Passage shown
The world can't work without money. So, while some parts of the finance industry may be suffering in the current economic downturn, the industry is still a good bet in the long-term. New Jersey is a regional hub for the finance industry. The banks, insurance companies, and securities firms that bloom from Jersey City, also known as "Wall Street West", to the "burbs," still offer challenging and high-paying jobs to workers with the right skills.
- Despite a relatively small employment base (5.2% of total employment in 2010), finance and insurance contributed $39.4 billion or 8.4 percent to the state's Gross Domestic Product (GDP) in 2009.
- Twenty-two of New Jersey's top 25 financial services employers are located within 40 miles of Manhattan. The state's competitive real estate rates, lower corporate tax rates, lower utility costs and highly educated talent pool make it a desirable location.
- Financial services rely heavily on information and technology. New Jersey has remained in the forefront of technological advancement by becoming a national leader in developing data centers to support the industry.

Source material
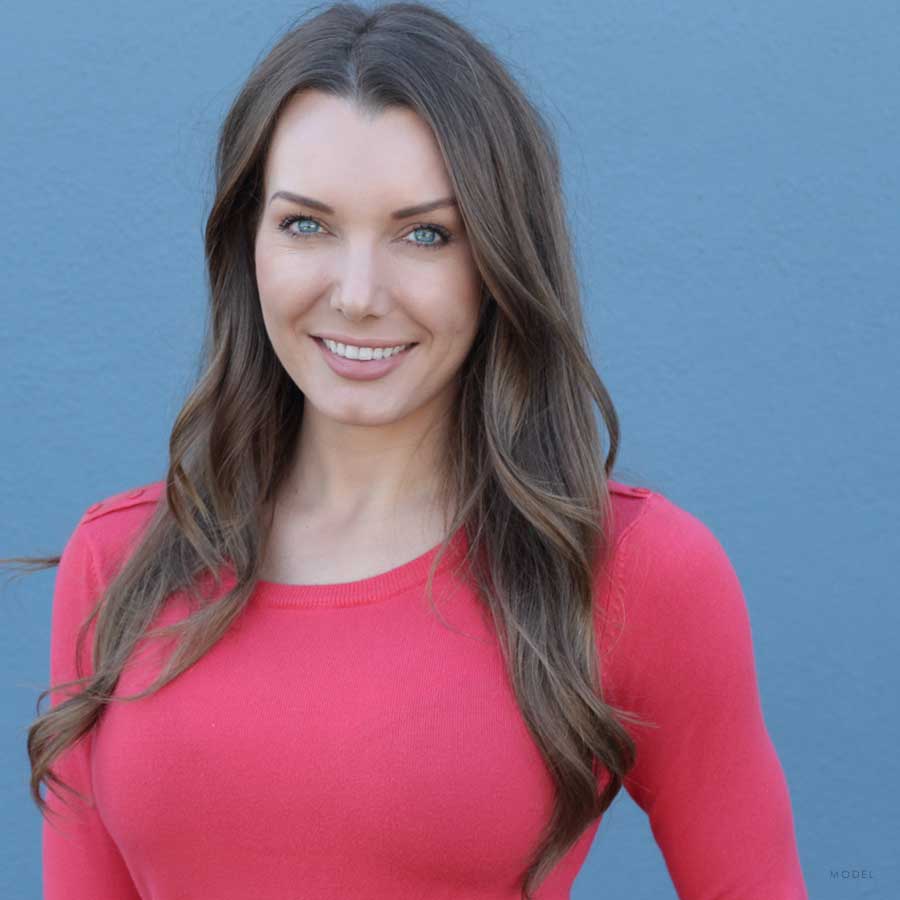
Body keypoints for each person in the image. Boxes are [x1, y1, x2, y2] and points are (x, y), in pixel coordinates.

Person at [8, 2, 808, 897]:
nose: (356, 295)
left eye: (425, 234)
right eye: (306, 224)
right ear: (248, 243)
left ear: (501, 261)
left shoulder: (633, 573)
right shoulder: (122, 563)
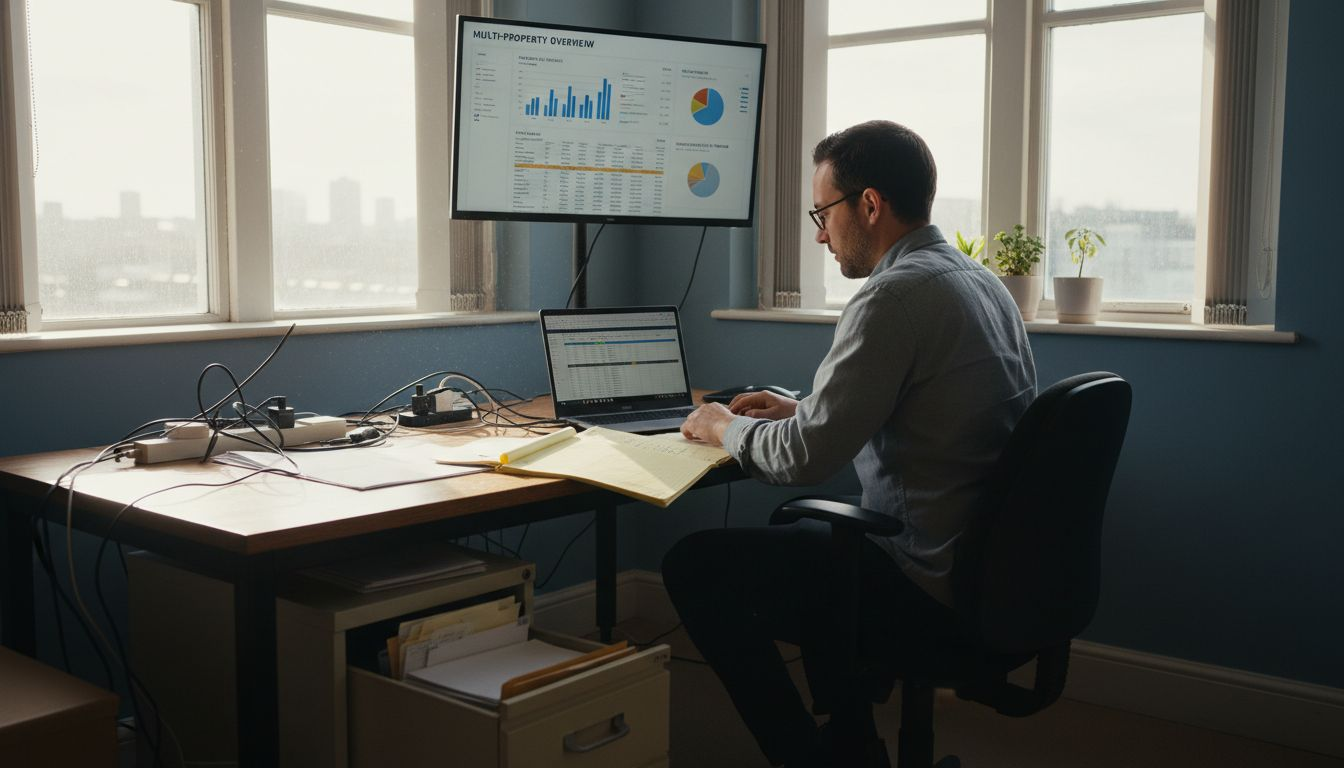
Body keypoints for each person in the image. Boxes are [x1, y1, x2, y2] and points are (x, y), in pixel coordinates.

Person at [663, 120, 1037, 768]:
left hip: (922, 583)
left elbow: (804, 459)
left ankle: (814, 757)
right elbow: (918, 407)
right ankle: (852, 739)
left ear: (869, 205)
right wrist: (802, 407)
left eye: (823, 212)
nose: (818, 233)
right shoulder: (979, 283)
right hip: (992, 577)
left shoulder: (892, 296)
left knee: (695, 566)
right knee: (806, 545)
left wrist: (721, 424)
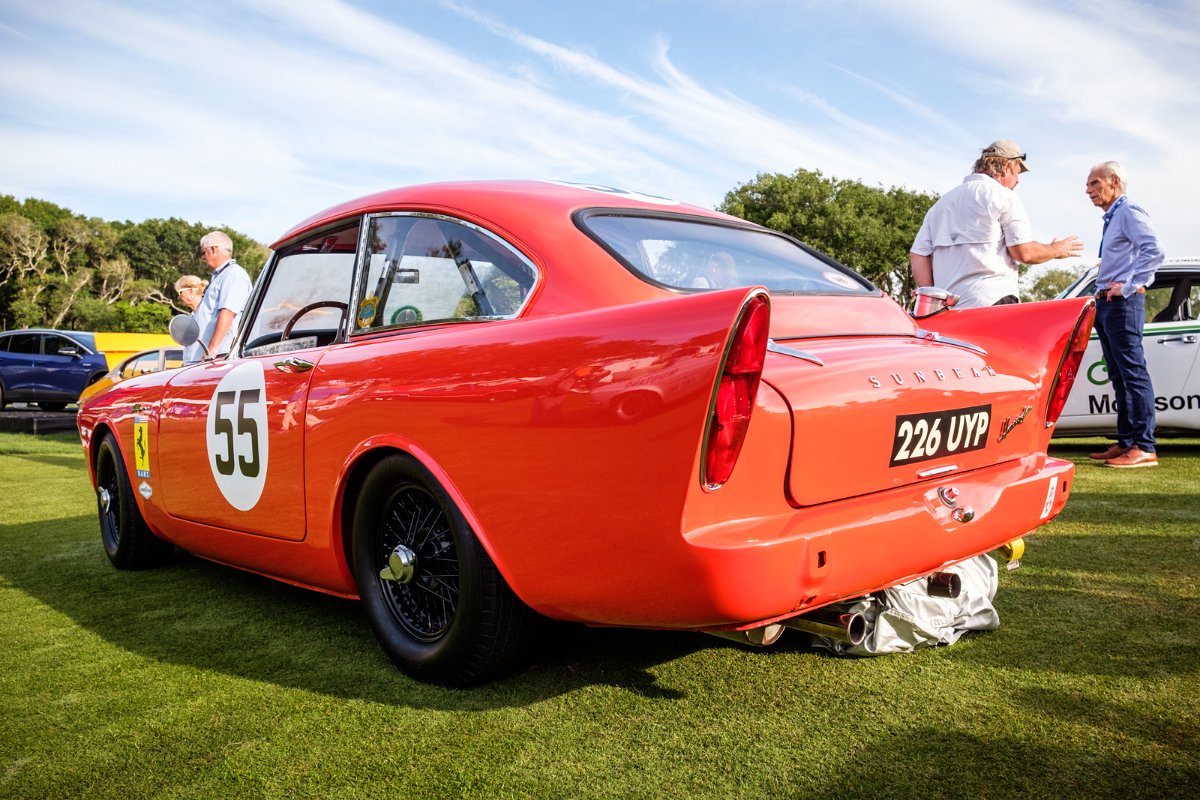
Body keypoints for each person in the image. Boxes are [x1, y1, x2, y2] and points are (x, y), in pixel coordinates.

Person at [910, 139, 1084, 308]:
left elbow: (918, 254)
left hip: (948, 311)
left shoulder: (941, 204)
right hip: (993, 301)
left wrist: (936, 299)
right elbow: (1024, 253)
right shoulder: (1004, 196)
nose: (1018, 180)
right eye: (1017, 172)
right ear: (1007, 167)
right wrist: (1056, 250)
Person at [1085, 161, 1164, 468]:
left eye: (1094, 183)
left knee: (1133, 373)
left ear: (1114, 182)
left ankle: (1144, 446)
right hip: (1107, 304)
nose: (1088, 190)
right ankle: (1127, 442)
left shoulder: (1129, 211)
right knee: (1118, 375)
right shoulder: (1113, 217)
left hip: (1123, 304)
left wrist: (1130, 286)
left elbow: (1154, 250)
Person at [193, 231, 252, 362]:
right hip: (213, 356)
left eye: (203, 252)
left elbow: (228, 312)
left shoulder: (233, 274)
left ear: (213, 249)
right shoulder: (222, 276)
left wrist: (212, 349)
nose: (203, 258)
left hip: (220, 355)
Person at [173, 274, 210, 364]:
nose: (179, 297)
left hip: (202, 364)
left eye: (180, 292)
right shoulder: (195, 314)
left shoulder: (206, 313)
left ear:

Required actions
a. From the passage above on New Jersey's finance industry, print the part starting at "- Twenty-two of" and ending at "a desirable location.", word for word.
b. Carry on the passage about New Jersey's finance industry from where it stops.

Expected results
a.
- Twenty-two of New Jersey's top 25 financial services employers are located within 40 miles of Manhattan. The state's competitive real estate rates, lower corporate tax rates, lower utility costs and highly educated talent pool make it a desirable location.

b.
- New Jersey's financial services sector lost 7.9 percent of its employment base from 2007 to 2010; there were approximately 199,000 finance and insurance jobs in the state in 2010. However, finance and insurance saw a 16.9 percent rise in jobholding from 1990 to 2007, adding approximately 31,200 jobs.
- In 2009, almost $18.5 billion in wages was paid by New Jersey's employers in financial services industries.
*Source: NJ Department of Labor and Workforce Development, Labor Planning & Analysis, New Jersey Key Industry Clusters (7/20/11) and New Jersey Labor Market Views (4/11/11).
Jobs that employer sometimes find hard to staff with skilled workers include:
- back-office work, such as Customer Service Representatives and Managers and Clerks
- middle-office positions, such as Certified Public Accountants, IT specialists, and Financial Analysts
- front-office positions, including sales agents, credit analysts, and loan officers.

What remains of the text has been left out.